[Task requirements]: Scan the entries below, and for each line that includes the word "names", make a copy.

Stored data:
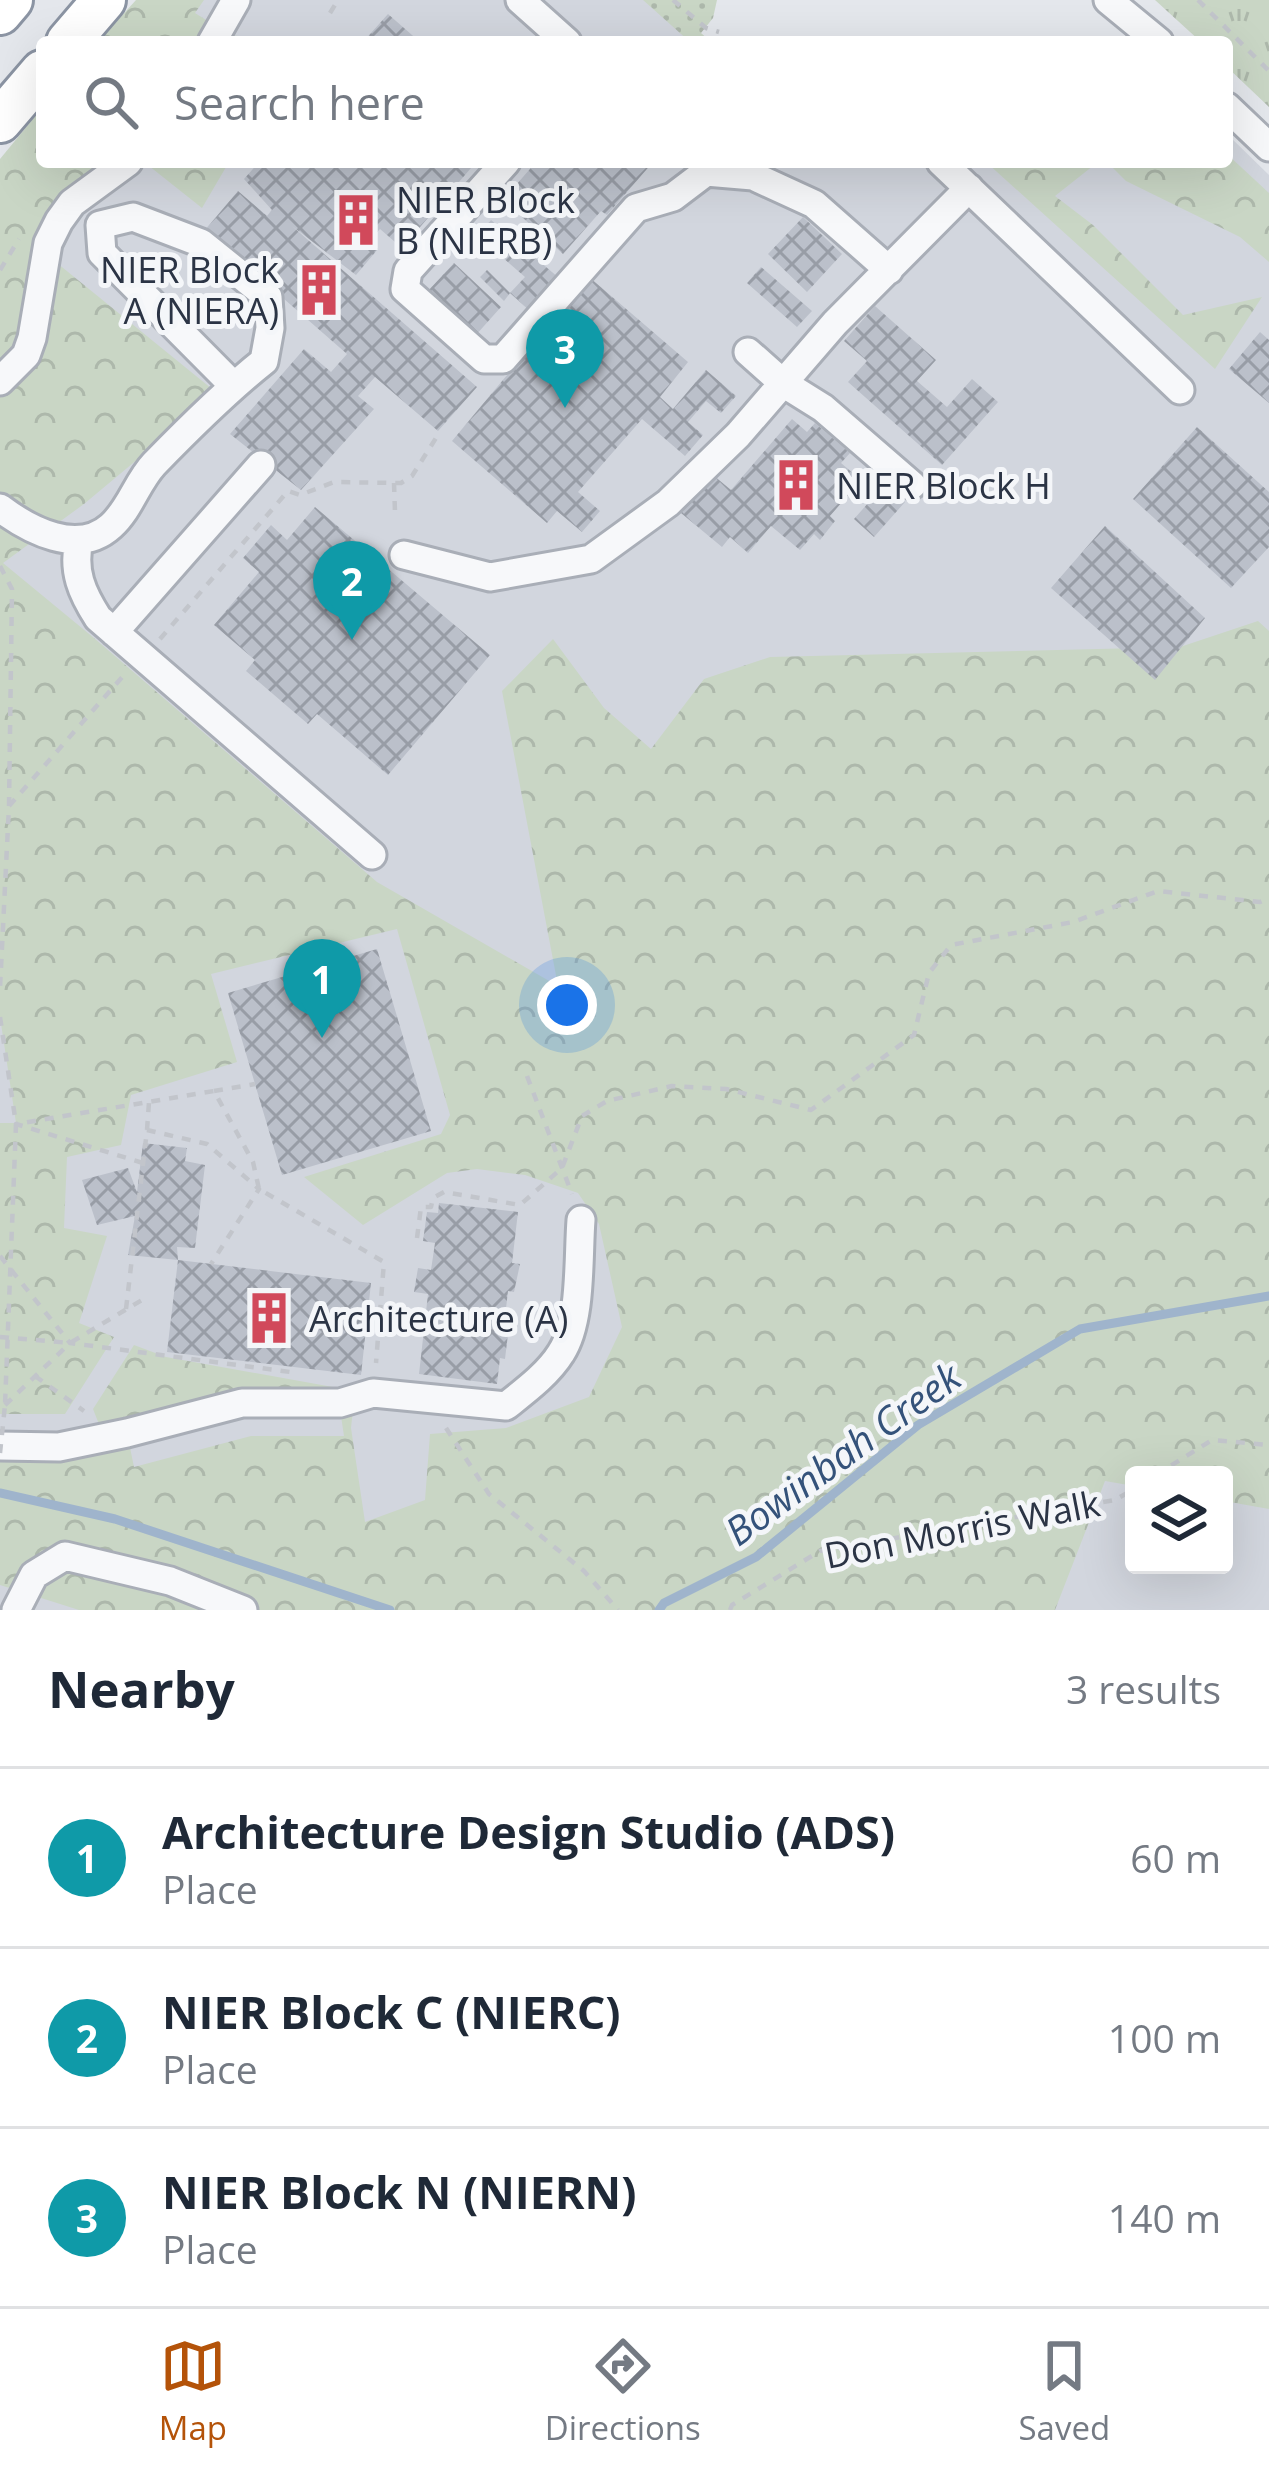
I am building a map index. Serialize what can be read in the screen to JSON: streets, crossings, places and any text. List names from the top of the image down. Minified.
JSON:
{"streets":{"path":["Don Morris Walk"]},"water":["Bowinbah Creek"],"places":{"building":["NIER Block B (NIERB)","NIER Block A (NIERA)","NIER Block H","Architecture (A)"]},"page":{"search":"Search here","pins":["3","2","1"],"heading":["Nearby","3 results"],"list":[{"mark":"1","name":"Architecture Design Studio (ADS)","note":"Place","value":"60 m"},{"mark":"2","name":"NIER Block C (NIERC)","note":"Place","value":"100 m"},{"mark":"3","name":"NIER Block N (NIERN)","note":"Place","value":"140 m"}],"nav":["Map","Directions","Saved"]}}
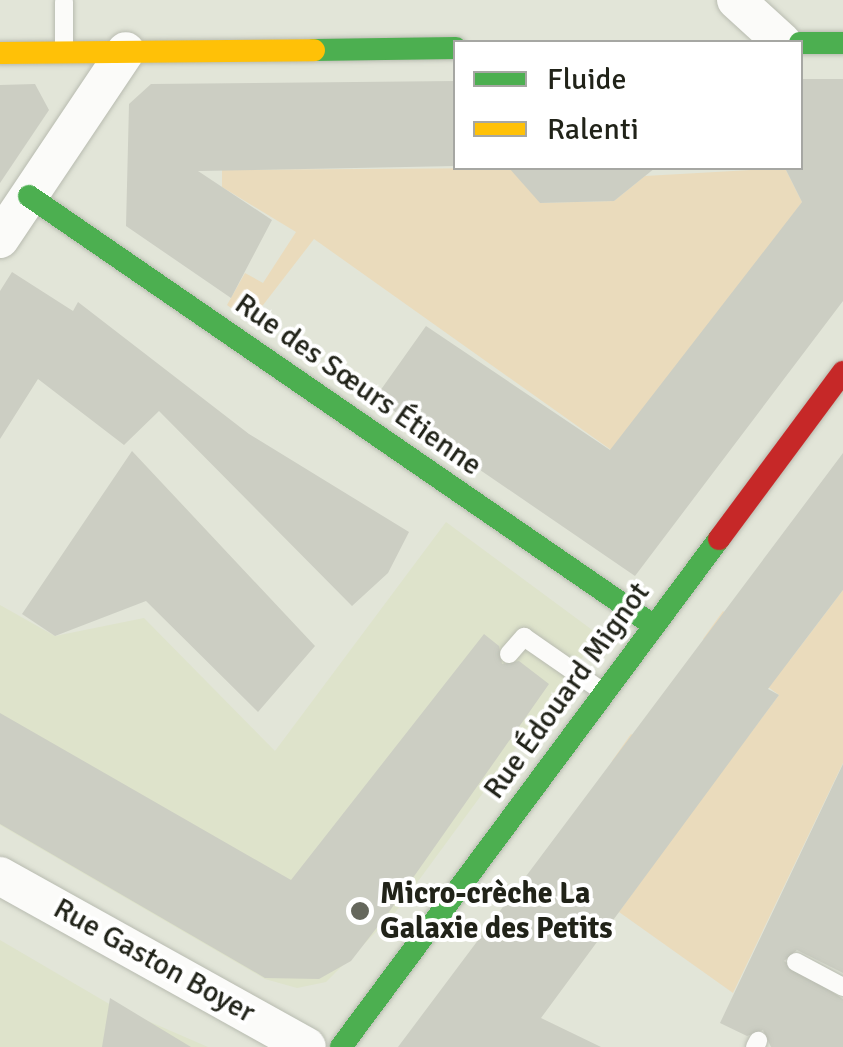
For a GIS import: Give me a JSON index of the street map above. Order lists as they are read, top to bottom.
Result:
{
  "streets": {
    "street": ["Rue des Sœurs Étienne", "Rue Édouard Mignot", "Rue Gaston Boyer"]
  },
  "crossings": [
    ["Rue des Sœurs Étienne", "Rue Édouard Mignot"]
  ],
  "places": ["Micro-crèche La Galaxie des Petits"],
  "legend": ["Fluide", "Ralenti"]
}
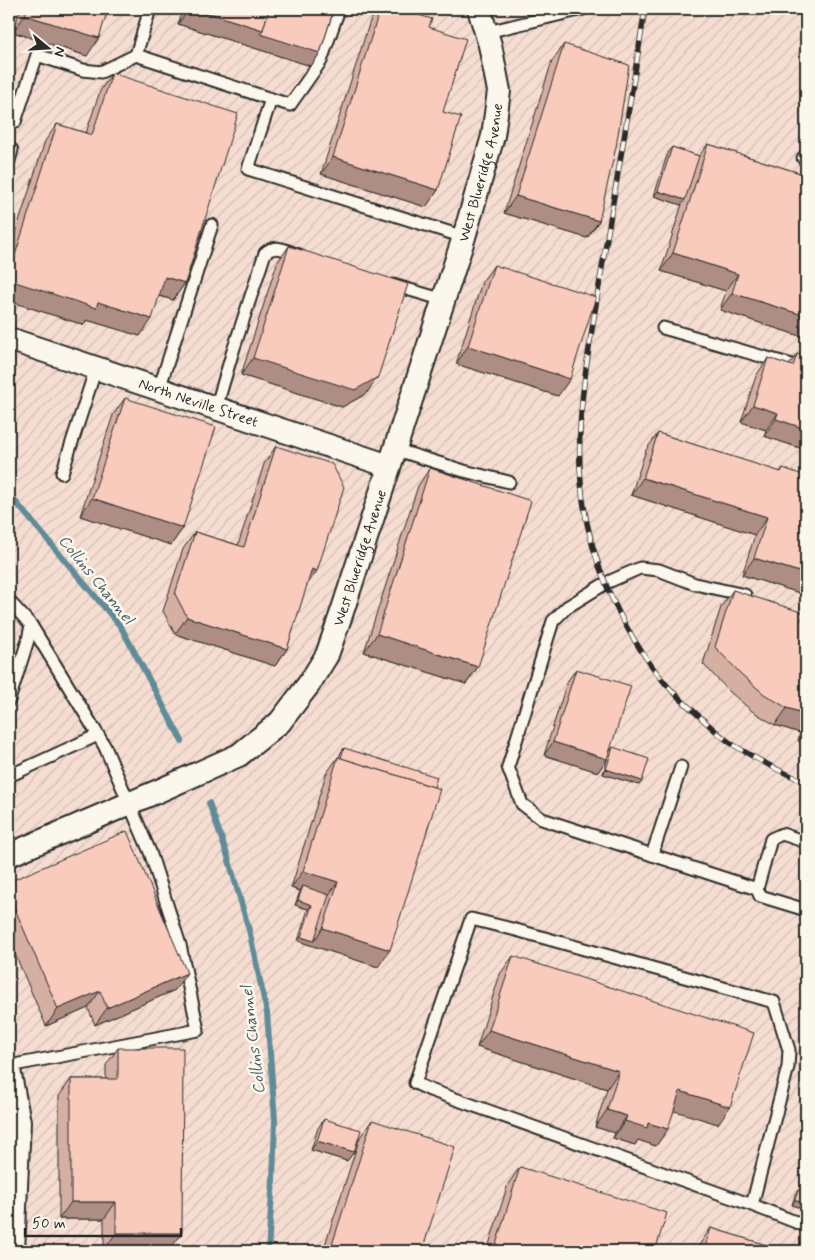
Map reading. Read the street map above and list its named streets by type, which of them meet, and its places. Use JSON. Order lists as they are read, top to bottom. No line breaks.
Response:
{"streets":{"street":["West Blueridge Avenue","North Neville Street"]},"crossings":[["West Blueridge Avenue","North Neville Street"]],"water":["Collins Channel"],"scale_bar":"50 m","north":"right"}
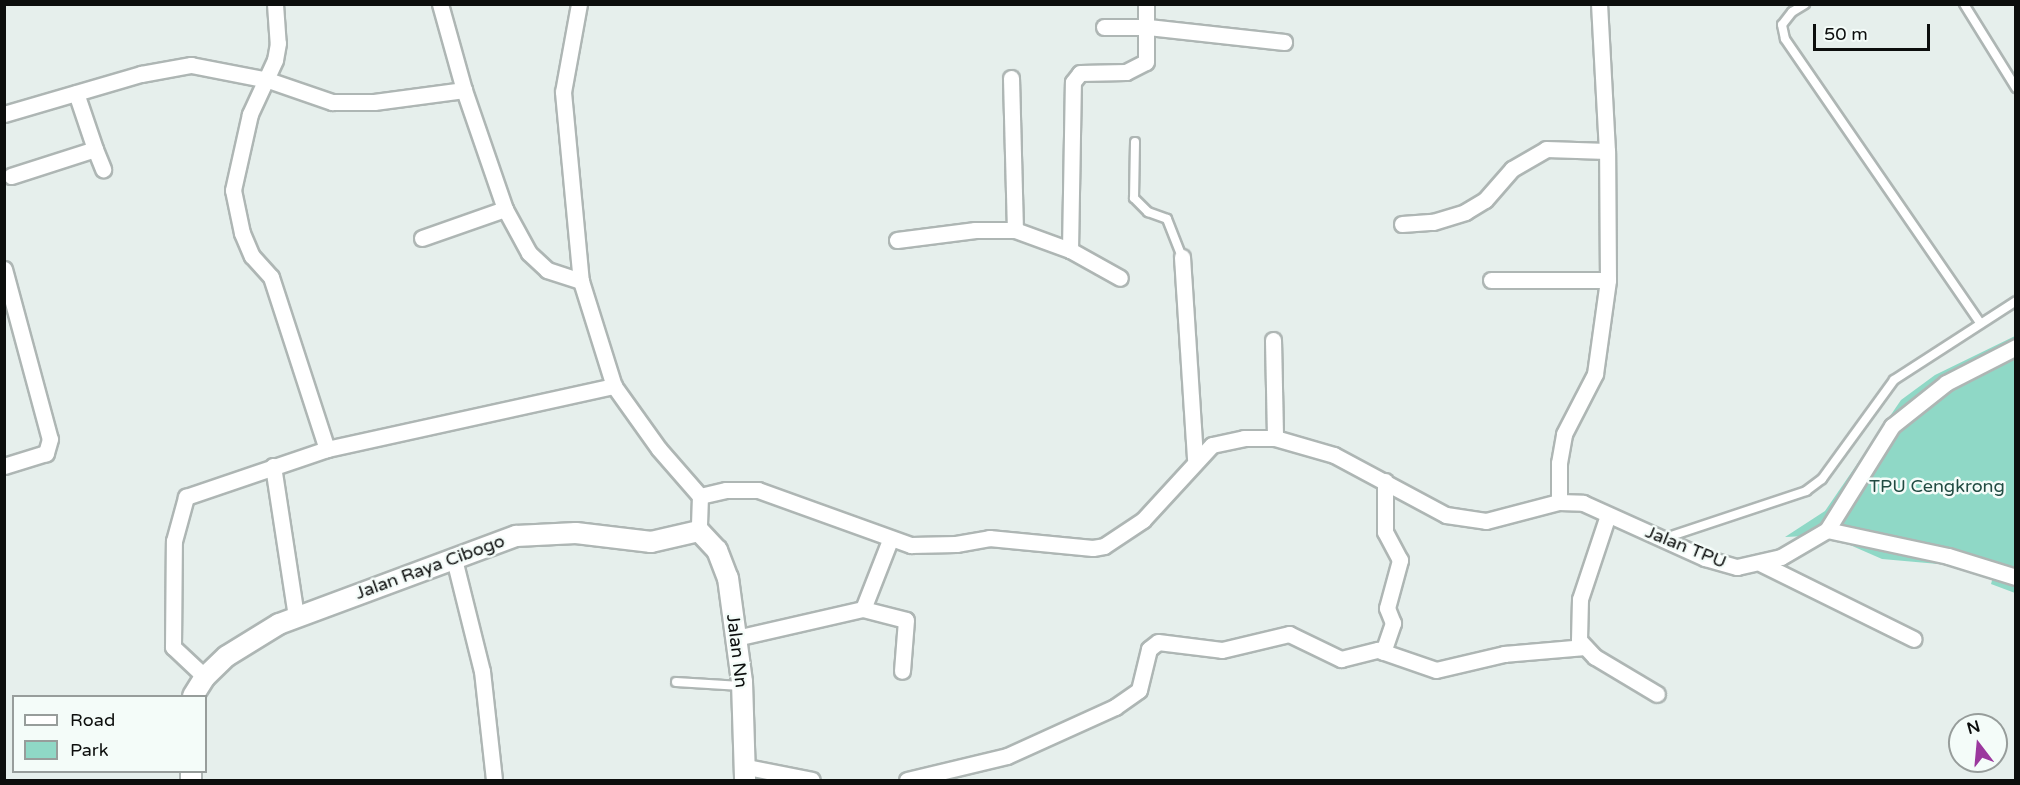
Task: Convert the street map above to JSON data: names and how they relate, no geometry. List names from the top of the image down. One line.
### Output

[Your response]:
I am building a map index. Serialize what can be read in the screen to JSON: streets, crossings, places and any text. List names from the top of the image down. Minified.
Task: Convert the street map above to JSON data: names and how they relate, no geometry. List names from the top of the image down. One line.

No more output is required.